(Data items)
#####

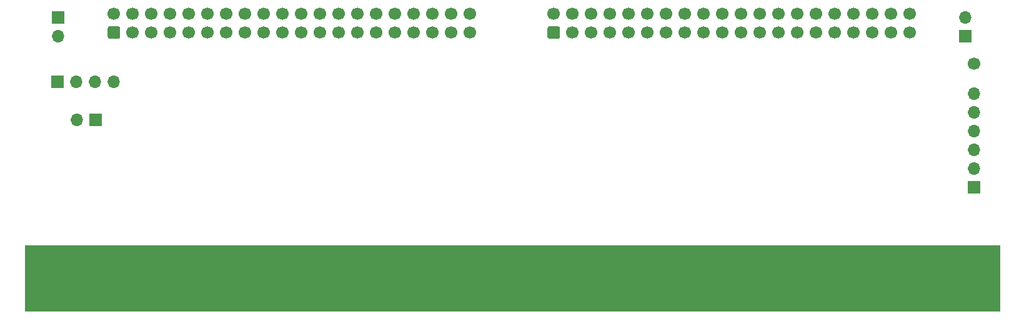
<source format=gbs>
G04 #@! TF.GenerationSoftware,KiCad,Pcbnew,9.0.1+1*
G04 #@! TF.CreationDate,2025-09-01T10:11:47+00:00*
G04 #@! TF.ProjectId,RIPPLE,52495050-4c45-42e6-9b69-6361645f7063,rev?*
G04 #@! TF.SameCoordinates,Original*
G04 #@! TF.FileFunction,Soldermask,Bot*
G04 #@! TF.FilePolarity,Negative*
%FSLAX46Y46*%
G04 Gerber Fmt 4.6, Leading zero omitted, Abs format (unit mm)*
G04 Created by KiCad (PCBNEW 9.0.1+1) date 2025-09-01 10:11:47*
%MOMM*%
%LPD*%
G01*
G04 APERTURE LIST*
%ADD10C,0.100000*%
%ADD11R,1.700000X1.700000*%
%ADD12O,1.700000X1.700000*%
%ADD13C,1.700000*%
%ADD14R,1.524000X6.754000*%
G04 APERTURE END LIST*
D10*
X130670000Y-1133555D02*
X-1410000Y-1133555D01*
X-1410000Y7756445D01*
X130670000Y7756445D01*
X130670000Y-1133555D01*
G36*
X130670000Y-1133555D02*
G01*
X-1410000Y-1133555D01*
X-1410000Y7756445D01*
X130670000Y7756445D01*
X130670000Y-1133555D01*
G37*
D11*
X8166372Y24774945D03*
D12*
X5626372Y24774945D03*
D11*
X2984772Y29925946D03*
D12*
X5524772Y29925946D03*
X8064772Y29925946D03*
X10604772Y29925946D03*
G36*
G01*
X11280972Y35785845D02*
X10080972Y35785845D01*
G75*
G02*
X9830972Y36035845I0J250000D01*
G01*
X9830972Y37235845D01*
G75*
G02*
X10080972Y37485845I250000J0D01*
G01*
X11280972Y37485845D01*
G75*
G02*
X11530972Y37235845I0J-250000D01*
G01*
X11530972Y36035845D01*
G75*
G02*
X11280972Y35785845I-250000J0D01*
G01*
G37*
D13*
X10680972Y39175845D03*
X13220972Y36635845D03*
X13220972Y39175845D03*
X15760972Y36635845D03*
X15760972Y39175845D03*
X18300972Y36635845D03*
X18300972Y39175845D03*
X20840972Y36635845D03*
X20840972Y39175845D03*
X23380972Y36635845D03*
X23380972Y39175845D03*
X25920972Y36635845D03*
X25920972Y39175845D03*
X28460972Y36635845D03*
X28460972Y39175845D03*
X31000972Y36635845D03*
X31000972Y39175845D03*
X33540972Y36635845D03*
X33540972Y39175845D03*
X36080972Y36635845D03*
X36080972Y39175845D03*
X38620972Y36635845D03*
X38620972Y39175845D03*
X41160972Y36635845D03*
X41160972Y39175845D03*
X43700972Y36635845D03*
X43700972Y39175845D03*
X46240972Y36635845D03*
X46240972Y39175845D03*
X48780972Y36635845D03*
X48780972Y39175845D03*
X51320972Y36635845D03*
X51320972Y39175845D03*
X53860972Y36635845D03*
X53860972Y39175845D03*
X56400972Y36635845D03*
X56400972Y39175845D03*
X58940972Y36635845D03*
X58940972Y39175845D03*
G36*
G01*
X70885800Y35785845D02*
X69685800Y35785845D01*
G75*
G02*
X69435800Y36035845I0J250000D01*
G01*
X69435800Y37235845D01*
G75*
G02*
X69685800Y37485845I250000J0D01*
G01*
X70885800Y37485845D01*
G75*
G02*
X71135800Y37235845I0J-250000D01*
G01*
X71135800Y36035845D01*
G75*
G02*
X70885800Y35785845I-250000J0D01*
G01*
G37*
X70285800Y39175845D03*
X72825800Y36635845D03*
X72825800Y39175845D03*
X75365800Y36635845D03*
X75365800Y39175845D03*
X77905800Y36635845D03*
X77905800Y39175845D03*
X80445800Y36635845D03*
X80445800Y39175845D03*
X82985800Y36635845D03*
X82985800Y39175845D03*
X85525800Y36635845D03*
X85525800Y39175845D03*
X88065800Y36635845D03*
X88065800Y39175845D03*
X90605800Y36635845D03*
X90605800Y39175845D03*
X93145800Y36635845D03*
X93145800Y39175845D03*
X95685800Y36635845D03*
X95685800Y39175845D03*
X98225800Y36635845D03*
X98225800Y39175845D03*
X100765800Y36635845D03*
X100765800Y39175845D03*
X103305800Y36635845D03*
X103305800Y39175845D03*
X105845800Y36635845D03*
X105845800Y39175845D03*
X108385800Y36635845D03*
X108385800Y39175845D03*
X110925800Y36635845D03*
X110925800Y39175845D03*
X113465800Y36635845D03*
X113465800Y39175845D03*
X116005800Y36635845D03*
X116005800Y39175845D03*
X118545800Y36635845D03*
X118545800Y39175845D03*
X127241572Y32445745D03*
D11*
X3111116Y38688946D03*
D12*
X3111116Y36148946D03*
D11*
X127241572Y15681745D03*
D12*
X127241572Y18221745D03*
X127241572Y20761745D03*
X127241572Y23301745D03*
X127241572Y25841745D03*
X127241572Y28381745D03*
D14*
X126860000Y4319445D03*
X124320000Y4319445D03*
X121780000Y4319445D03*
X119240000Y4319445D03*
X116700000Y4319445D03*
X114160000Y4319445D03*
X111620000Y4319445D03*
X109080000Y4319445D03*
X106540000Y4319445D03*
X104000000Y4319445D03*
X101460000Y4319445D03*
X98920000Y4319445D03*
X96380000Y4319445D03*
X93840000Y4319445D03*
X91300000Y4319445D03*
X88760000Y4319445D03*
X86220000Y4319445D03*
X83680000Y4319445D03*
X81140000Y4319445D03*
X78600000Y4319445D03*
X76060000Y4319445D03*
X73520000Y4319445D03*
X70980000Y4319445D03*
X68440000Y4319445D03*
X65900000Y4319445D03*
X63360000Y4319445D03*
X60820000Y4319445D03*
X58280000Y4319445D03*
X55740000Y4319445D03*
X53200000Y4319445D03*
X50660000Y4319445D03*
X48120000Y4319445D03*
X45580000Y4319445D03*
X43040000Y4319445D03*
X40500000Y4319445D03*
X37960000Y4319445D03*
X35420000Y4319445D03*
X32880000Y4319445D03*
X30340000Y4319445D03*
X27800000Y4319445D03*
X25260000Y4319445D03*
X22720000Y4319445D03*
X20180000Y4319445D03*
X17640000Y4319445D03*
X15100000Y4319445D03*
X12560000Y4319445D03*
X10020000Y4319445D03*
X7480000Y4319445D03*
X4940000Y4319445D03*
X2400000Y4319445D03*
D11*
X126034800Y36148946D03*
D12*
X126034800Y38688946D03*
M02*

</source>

#####

__Problem__: Out of the entries above, write out only the lines between the line holding "X51320972Y36635845D03*" and the line holding "X71135800Y36035845D01*", inclusive, each exactly as given.

__Written reply__:
X51320972Y36635845D03*
X51320972Y39175845D03*
X53860972Y36635845D03*
X53860972Y39175845D03*
X56400972Y36635845D03*
X56400972Y39175845D03*
X58940972Y36635845D03*
X58940972Y39175845D03*
G36*
G01*
X70885800Y35785845D02*
X69685800Y35785845D01*
G75*
G02*
X69435800Y36035845I0J250000D01*
G01*
X69435800Y37235845D01*
G75*
G02*
X69685800Y37485845I250000J0D01*
G01*
X70885800Y37485845D01*
G75*
G02*
X71135800Y37235845I0J-250000D01*
G01*
X71135800Y36035845D01*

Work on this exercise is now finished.